Thursday, January 21, 2010
From Phantasms of the Living by Edmund Gurney, Frederic Myers, and Frank Podmore, Chapter V "Specimens of the Various Types of Spontaneous Telepathy."
Finally, the class of collective percipience (G) may be illustrated by an instance which (since visual cases have preponderated in this chapter) I will again select from the auditory group. It was received in the summer of 1885, from Mr. John Done, of Stockley Cottage, Stretton, Warrington.
"My sister-in-law, Sarah Eustance, of Stretton, was lying sick unto death, and my wife was gone over to there from Lowton Chapel (12 or 13 miles off), to see her and tend her in her last moments. And on the night before her death (some 12 or 14 hours before) I was sleeping at home alone, and awaking, heard a voice distinctly call me. Thinking it was my niece, Rosanna, the only other occupant of the house, who might be sick or in trouble, I went to her room and found her awake and nervous.

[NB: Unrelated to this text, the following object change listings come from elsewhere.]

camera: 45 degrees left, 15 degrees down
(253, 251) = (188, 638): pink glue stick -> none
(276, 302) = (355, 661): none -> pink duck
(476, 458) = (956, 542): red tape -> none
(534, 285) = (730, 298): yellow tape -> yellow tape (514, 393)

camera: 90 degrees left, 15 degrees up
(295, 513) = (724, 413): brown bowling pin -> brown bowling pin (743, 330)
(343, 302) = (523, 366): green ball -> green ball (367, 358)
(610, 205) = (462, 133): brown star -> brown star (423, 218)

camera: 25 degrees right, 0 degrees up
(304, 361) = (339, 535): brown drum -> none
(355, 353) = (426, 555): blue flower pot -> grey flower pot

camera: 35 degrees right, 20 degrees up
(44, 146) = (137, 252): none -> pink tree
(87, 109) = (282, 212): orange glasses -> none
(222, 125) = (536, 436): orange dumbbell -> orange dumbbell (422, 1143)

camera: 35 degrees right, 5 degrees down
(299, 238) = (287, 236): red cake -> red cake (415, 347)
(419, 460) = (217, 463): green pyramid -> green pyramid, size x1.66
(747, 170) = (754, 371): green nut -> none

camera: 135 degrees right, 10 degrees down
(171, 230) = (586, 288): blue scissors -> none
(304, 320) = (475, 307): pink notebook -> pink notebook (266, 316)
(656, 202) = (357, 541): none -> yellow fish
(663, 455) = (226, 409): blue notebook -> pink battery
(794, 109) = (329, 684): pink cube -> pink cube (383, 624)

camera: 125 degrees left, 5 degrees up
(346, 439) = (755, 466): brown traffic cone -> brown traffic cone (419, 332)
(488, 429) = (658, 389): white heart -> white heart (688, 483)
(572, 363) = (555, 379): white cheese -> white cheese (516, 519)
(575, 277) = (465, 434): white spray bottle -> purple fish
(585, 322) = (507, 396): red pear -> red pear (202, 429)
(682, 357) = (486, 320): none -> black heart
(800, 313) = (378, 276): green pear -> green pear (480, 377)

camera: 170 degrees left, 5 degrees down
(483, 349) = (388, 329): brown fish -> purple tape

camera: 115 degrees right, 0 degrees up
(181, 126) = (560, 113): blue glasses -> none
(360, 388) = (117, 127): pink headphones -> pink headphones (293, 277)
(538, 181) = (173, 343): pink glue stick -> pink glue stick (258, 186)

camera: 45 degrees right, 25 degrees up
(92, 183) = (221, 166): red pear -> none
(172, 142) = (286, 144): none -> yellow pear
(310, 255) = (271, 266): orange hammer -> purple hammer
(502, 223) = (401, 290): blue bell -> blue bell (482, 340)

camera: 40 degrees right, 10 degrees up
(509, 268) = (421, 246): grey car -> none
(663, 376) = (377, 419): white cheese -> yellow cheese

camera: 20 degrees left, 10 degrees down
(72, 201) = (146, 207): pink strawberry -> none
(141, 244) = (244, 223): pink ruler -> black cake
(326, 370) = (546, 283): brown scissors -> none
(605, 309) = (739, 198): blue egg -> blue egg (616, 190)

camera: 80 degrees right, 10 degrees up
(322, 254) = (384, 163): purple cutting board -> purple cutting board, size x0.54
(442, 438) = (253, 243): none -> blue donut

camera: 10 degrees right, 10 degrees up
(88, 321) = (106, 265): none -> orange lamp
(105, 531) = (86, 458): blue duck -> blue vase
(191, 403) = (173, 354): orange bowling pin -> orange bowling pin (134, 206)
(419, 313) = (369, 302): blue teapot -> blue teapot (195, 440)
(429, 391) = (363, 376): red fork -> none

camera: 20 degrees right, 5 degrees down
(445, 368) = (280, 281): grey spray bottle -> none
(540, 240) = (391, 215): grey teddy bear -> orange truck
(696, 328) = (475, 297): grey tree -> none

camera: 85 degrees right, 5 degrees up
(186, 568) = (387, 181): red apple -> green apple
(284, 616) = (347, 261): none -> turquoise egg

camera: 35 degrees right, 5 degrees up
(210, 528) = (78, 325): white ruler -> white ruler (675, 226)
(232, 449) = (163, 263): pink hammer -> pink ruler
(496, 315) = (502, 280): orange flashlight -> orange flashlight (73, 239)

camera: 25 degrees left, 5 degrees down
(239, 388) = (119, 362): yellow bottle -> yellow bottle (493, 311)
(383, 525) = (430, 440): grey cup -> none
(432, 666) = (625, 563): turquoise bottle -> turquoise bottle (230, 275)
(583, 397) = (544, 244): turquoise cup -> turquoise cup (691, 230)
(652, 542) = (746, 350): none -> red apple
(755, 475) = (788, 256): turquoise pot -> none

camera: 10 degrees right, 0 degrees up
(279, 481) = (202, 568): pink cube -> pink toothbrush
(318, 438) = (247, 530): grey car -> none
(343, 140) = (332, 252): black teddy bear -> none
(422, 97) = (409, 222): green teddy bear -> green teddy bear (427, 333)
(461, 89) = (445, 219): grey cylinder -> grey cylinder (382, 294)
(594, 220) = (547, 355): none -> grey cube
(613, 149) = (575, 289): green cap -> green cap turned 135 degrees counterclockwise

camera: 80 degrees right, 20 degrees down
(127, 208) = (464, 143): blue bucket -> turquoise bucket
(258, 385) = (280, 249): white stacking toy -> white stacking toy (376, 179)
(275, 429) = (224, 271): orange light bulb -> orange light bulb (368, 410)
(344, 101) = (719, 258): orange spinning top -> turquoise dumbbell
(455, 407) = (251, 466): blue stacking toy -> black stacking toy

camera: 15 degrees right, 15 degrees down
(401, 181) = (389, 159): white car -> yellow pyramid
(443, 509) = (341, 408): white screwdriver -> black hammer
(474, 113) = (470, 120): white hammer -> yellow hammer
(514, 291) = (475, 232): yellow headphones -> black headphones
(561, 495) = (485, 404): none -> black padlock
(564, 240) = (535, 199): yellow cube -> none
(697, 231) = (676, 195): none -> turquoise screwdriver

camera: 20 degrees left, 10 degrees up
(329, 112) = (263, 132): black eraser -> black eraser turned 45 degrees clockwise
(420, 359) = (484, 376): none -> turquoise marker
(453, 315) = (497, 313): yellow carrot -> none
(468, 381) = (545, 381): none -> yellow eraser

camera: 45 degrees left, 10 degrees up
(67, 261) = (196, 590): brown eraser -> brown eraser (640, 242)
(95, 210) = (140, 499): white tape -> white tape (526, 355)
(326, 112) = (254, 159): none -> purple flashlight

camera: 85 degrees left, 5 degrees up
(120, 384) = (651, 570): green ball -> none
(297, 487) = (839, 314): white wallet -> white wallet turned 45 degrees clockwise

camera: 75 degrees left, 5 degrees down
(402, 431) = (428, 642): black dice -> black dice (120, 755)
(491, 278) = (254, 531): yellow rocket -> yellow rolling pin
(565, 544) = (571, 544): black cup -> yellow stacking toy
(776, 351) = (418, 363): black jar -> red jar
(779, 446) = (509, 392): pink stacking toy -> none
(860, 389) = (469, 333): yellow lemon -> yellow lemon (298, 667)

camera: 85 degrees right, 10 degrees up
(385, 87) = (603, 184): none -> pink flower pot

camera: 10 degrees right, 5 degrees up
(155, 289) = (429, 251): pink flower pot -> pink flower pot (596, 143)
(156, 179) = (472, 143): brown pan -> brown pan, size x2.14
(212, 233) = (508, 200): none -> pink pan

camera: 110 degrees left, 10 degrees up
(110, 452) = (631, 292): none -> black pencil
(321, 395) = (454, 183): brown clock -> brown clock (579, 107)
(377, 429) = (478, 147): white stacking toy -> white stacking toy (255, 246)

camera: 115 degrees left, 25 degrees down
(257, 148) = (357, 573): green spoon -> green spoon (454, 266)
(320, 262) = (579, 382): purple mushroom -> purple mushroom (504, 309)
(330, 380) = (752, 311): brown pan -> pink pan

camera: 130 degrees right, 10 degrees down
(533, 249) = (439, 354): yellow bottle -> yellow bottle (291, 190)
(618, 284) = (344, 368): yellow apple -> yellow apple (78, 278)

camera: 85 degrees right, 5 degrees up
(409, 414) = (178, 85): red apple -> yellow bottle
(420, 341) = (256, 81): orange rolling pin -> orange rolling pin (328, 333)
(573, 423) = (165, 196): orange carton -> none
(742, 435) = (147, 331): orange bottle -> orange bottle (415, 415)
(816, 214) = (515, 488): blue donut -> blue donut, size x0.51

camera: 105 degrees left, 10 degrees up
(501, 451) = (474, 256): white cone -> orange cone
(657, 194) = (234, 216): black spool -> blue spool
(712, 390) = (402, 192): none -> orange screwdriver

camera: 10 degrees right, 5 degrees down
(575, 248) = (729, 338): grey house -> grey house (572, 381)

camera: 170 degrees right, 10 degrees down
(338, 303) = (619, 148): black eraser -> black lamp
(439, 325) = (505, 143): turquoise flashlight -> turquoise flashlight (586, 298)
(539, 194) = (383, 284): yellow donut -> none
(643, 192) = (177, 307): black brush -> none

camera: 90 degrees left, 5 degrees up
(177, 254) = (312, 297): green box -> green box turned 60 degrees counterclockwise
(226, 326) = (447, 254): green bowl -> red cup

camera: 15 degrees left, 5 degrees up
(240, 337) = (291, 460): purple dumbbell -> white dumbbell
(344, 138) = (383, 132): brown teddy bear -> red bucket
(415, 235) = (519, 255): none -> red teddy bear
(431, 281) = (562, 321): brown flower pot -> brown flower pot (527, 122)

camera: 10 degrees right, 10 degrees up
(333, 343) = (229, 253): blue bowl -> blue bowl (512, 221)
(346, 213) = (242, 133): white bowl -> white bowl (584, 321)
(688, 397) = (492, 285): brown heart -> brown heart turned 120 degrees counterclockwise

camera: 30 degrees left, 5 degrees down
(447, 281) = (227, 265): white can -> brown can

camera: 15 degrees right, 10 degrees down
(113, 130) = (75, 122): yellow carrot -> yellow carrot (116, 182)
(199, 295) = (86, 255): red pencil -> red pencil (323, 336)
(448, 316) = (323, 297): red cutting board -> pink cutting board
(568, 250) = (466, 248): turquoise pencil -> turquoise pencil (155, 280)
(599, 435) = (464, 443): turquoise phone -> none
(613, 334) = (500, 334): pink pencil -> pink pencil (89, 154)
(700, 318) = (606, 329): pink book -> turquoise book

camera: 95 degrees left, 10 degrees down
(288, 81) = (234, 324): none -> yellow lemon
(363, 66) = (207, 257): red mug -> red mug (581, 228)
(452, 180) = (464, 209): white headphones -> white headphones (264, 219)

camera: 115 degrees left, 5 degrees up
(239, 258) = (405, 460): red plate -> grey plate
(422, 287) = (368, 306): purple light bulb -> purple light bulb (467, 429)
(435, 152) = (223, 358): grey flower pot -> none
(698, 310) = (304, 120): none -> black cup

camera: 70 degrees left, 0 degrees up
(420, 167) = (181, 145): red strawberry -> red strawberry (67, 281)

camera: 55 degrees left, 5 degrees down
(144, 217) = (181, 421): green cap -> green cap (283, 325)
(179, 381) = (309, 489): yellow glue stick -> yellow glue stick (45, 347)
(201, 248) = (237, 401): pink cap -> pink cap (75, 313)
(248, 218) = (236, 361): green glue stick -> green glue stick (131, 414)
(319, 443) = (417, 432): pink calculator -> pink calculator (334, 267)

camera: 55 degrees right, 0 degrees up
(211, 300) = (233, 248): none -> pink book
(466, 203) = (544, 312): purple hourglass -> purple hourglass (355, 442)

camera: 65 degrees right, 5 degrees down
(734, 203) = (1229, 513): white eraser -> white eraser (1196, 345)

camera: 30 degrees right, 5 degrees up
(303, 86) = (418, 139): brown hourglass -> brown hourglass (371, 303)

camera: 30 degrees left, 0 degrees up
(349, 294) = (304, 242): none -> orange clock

I asked her whether she had called me. She answered, 'No; but something awoke me, when I heard someone calling!'
"On my wife returning home after her sister's death, she told me how anxious her sister had been to see me, 'craving for me to be sent for,' and saying, 'Oh, how I want to see Done once more!' and soon after became speechless. But the curious part was that about the same time she was 'craving,' I and my niece heard the call. "John Done."
In a subsequent letter Mr. Done writes : —
"In answer to your queries respecting the voice or call that I heard on the night of July 2nd, 1866, I must explain that there was a strong sympathy and affection between myself and my sister-in-law, of pure brotherly and sisterly love; and that she was in the habit of calling me by the title of 'Uncle Done,' in the manner of a husband calling his wife 'mother' when there are children, as in this case. Hence the call being 'Uncle, uncle, uncle!' leading me to think that it was my niece (the only other occupant of the house that Sunday night) calling to me.
"Copy of funeral card: 'In remembrance of the late Sarah Eustance, who died July 3rd, 1866, aged 45 years, and was this day interred at Stretton Church, July 6th, 1866.'
"My wife, who went from Lowton that particular Sunday to see her sister, will testify that as she attended upon her (after the departure of the minister), during the night she was wishing and craving to see me, repeatedly saying, 'Oh, I wish I could see Uncle Done and Rosie once more before I go!' and soon after then she became unconscious, or at least ceased speaking, and died the next day; of which fact I was not aware until my wife returned on the evening of the 4th of July.
"I hope my niece will answer for me; however, I may state that she reminds me that she thought I was calling her and was coming to me, when she met me in the passage or landing, and I asked her if she called me.
"I do not remember ever hearing a voice or call besides the above case."